If ever a technology were welcomed without reserve, it was the technique of making candles and lamp oils from something other than the stuff of “the barnyard and the slaughterhouse, from blood and sinew and bone”. Even pure, white candles made from spermaceti – the waxy substance scooped from the head of a sperm whale – were no match for candles made from paraffin, which first appeared around 1850.

The small, independent British publisher, Souvenir Press, is brave to have snapped up this United States title. Popular science from overseas is hard to import. Indeed, Brox does omit much European experience, missing out the 1900 Paris Expo entirely, though 1900 was a vital coming-of-age moment for electric light.

It doesn’t matter: Brox’s concern for the local, the everyday, the rural and the poor gives her book a universal appeal. There’s real passion in the way she uses the tale of power outages to unpick the excesses and inequities of California’s deregulated energy market, and traces the cringing historical correlation between an American’s access to light and the whiteness of their skin.

Enthusiasm for new and better forms of light is powerful and iconoclastic. In the 1830s, thousands were killed and maimed by newfangled camphene lamps, powered by a fuel distilled from turpentine and mixed with alcohol. The stuff wasn’t even cheap. Newness was its only selling point.

Towards the end of the 19th century, massive steel towers were erected over modest cities like Wabash, Indiana. The arc lights they supported were so bright, you could see colours at night. The enthusiastic townsfolk soon found these “second moons” unendurable: they replaced them with street lights.
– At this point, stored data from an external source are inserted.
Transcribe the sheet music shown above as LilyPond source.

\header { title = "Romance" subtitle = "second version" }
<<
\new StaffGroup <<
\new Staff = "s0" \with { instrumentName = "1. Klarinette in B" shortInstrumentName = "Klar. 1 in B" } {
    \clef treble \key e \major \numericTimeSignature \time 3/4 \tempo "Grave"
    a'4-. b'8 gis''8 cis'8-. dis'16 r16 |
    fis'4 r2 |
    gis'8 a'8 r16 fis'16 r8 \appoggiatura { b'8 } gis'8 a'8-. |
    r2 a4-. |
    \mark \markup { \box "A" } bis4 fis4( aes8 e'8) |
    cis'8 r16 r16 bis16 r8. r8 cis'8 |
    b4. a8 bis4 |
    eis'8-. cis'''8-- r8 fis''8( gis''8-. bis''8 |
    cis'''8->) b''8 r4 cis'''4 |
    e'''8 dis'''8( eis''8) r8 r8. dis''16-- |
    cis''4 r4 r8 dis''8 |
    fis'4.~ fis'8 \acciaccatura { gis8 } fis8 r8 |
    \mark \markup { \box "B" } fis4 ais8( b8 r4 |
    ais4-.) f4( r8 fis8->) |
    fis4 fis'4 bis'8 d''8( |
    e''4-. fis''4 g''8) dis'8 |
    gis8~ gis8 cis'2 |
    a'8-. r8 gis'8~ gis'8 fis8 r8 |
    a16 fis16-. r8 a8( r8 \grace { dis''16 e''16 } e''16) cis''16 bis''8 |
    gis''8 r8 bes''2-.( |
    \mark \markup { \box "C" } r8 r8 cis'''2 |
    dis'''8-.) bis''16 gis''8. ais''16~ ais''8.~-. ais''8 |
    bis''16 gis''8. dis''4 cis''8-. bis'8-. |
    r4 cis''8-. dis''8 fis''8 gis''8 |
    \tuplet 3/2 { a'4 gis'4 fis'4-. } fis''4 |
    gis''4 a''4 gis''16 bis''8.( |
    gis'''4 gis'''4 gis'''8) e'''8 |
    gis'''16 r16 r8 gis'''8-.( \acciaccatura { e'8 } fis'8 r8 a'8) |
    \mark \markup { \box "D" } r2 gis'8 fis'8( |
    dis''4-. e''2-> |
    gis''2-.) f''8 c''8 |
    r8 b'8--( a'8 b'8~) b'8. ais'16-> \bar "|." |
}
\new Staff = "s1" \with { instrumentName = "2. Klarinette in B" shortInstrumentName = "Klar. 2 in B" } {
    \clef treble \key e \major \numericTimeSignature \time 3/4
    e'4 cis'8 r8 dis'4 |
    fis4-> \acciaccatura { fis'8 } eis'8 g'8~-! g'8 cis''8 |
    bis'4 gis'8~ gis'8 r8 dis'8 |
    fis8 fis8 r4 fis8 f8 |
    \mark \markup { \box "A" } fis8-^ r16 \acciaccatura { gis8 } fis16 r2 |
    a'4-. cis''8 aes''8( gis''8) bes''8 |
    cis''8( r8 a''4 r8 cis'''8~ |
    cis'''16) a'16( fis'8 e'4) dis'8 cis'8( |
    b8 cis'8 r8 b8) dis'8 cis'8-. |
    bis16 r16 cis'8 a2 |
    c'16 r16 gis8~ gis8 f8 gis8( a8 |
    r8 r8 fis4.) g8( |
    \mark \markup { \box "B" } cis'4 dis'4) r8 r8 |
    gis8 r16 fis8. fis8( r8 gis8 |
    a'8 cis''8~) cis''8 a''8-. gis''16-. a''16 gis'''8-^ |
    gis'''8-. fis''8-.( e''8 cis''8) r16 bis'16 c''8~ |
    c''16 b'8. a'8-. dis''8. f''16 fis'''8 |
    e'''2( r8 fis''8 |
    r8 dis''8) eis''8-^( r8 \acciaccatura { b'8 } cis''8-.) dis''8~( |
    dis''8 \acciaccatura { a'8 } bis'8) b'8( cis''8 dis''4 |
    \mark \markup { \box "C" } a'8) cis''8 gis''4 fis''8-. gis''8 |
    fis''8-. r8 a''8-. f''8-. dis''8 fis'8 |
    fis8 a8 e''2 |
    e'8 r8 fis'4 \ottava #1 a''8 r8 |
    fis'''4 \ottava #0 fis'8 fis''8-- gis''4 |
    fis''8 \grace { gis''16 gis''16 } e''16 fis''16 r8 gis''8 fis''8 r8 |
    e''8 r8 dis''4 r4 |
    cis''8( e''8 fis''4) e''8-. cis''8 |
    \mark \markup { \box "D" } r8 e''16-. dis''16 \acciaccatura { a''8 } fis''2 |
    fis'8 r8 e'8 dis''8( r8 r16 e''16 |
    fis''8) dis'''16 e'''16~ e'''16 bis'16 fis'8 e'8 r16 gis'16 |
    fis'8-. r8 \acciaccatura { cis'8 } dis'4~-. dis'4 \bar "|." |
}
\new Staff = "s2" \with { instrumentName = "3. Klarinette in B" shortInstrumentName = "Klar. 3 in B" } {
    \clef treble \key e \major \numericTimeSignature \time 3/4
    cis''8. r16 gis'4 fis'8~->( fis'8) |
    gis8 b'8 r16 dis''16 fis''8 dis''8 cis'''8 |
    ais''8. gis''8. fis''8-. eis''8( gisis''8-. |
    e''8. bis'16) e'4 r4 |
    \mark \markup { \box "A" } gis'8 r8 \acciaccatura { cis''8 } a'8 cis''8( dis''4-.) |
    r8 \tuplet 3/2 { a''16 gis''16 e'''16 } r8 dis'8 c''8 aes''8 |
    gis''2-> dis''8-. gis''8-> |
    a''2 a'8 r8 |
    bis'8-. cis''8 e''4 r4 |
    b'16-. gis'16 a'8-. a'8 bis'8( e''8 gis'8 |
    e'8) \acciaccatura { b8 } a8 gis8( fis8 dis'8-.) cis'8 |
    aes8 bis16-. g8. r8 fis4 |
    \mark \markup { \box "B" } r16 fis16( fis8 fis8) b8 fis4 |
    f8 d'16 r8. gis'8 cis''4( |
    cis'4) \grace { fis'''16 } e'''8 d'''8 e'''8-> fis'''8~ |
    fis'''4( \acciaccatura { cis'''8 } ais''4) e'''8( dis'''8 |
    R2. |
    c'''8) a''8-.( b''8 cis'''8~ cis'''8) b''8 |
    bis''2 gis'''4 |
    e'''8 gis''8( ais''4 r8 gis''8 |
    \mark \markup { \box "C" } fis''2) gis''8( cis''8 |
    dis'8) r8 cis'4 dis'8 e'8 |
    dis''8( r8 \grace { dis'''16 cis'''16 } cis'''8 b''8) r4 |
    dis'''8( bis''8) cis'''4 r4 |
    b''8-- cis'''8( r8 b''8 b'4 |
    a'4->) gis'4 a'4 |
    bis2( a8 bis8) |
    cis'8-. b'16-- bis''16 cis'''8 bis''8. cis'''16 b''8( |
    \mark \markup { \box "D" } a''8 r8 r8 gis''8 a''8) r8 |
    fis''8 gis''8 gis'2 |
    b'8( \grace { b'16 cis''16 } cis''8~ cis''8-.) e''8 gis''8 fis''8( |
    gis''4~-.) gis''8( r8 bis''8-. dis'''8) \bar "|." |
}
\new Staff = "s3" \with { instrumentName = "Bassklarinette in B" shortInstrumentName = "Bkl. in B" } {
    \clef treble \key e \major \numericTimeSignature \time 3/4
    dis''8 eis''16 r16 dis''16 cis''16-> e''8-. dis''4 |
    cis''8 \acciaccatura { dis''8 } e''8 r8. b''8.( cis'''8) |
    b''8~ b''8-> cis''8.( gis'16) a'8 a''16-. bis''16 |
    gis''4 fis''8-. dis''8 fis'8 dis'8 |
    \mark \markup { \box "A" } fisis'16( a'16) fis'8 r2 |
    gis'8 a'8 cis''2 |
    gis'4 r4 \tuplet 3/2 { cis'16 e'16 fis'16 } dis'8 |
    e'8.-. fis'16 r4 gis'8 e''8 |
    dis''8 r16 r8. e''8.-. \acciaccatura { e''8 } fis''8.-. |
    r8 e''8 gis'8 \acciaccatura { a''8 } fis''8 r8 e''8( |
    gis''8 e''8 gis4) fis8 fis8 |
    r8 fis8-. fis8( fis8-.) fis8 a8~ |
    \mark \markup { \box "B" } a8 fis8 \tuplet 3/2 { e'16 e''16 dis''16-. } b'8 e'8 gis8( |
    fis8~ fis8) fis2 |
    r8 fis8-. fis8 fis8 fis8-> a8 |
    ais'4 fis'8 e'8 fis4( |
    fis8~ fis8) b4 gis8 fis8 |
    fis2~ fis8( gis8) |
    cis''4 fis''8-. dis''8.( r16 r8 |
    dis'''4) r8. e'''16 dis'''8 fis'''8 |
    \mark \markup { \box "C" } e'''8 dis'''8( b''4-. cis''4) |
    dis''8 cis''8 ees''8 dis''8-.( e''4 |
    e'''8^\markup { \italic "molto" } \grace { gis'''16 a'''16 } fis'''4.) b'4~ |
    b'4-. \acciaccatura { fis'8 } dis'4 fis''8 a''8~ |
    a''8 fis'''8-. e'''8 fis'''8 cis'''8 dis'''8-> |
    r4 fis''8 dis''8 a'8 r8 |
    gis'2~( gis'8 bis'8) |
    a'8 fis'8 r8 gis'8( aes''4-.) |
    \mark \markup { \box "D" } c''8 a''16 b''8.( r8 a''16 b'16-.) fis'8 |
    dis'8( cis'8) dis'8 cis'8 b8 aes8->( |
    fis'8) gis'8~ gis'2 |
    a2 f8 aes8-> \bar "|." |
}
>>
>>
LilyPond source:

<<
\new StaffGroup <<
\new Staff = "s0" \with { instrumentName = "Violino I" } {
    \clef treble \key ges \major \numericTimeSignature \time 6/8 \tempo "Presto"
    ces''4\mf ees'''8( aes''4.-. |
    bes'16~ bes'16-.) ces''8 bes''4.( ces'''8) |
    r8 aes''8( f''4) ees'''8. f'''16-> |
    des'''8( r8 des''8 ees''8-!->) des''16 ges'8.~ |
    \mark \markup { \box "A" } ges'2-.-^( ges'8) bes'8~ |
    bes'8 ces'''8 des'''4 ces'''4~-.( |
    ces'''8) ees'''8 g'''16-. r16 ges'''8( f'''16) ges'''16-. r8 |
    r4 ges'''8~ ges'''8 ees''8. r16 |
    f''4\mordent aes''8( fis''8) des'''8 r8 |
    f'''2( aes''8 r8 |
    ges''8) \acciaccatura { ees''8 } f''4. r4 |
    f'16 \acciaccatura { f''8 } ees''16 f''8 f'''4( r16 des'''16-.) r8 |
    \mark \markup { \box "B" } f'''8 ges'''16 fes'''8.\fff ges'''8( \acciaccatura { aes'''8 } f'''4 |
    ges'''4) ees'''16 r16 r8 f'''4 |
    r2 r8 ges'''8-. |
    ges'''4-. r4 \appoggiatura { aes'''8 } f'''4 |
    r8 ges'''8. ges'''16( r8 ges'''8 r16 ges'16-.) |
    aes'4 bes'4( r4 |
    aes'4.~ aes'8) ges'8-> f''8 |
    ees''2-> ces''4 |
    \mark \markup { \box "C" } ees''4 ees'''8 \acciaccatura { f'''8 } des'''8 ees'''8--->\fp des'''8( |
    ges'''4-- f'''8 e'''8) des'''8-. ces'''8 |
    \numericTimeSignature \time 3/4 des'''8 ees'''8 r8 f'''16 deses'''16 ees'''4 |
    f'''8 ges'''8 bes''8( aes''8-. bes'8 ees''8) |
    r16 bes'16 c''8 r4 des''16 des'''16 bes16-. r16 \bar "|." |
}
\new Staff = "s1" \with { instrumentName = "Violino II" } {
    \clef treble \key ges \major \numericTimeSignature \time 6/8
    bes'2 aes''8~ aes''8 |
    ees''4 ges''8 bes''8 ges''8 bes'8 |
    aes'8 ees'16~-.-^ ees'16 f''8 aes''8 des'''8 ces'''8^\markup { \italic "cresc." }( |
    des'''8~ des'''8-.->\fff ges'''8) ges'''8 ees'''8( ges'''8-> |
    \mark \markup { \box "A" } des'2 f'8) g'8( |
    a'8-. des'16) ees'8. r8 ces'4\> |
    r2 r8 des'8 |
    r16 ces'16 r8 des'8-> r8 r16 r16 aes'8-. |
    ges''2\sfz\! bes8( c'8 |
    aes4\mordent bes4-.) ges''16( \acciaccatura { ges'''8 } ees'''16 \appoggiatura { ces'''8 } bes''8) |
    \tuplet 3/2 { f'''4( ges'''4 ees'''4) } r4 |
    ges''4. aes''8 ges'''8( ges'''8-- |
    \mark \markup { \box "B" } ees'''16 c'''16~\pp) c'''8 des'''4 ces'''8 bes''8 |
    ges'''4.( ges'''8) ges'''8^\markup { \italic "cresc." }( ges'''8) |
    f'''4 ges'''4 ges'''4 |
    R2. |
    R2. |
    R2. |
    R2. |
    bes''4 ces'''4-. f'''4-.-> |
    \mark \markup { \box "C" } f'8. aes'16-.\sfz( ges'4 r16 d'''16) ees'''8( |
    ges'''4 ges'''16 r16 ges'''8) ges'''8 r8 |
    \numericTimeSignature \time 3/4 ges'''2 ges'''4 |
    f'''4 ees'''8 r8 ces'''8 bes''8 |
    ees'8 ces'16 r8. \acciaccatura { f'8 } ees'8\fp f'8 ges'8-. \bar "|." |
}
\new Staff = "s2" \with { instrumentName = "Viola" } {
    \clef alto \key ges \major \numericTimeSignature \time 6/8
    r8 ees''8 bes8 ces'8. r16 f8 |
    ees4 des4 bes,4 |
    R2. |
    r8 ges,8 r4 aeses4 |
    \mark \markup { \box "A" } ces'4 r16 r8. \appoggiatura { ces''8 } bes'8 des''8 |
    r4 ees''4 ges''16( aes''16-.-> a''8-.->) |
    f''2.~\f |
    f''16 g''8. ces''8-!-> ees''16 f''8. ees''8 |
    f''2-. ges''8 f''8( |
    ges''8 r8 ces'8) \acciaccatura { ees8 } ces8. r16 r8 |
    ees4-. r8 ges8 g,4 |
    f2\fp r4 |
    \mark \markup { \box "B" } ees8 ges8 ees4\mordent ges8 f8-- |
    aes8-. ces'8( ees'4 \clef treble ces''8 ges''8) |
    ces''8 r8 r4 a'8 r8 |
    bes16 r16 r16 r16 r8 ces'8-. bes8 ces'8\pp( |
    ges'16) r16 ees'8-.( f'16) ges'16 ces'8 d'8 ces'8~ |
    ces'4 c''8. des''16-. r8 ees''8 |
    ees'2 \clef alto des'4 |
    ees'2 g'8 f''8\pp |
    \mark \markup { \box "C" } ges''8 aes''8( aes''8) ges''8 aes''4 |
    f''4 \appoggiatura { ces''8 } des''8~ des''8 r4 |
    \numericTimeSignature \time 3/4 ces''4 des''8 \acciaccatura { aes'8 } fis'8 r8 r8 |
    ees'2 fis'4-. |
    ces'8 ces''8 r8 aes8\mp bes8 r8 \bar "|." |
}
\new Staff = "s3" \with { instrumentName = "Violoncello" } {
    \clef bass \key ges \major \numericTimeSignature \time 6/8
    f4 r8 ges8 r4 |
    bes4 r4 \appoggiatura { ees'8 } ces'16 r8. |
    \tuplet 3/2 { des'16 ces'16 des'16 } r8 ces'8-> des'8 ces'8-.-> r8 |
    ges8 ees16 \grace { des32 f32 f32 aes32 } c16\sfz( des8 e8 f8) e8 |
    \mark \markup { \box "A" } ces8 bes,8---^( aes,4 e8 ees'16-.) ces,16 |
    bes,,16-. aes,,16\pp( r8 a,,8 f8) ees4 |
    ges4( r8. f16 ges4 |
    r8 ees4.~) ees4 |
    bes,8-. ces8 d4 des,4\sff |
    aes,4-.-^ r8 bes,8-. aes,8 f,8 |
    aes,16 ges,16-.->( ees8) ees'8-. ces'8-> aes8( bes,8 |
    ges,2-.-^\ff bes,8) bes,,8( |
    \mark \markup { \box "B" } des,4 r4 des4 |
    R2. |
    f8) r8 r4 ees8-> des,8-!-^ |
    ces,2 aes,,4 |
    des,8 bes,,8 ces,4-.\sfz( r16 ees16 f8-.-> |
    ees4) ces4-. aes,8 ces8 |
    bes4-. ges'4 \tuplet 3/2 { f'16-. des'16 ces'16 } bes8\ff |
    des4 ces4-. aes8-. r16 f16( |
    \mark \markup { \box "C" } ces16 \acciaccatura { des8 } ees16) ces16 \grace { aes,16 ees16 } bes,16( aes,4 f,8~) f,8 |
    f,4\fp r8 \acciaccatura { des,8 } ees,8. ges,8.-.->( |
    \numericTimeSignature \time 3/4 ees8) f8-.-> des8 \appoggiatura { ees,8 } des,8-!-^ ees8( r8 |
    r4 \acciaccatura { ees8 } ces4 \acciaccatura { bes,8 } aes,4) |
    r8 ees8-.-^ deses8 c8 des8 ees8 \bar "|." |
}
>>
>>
Brox might have brought this story of Promethean error up to date by exploring the problem of light pollution more deeply than she does. Light pollution isn’t driven by mere carelessness. Our ancient, star-obliterating obsession with more and brighter light shows no sign of abating. Now it’s marring our sunlit hours. Across Europe, vehicles are being fitted with daytime running lights in spite of a pile of ophthalmological evidence that they cause more accidents than they prevent.

Instead, Brox reaches for a sense of closure, and suggests artificial light is losing its significance. It’s being replaced by data. “Any mariner of the 18th century would have found it impossible to comprehend that one day a marker on the Eddystone reef would emit a light equivalent to 570,000 candles,” she writes.

But stranger still is Eddystone’s new obsolescence, replaced by radar, GPS and electronic charts. “Data,” Brox writes, “would become the new lamp.”

This is neatly put, a clever capstone for a narrative that could so easily have petered out – and it’s perfectly true. In 2006, MIT Media Lab founder Nicholas Negroponte launched the One Laptop per Child campaign to promote world education and citizenship. In one Cambodian village where there is no electricity, Negroponte’s solar-powered and hand-cranked laptops are the brightest light source in the home.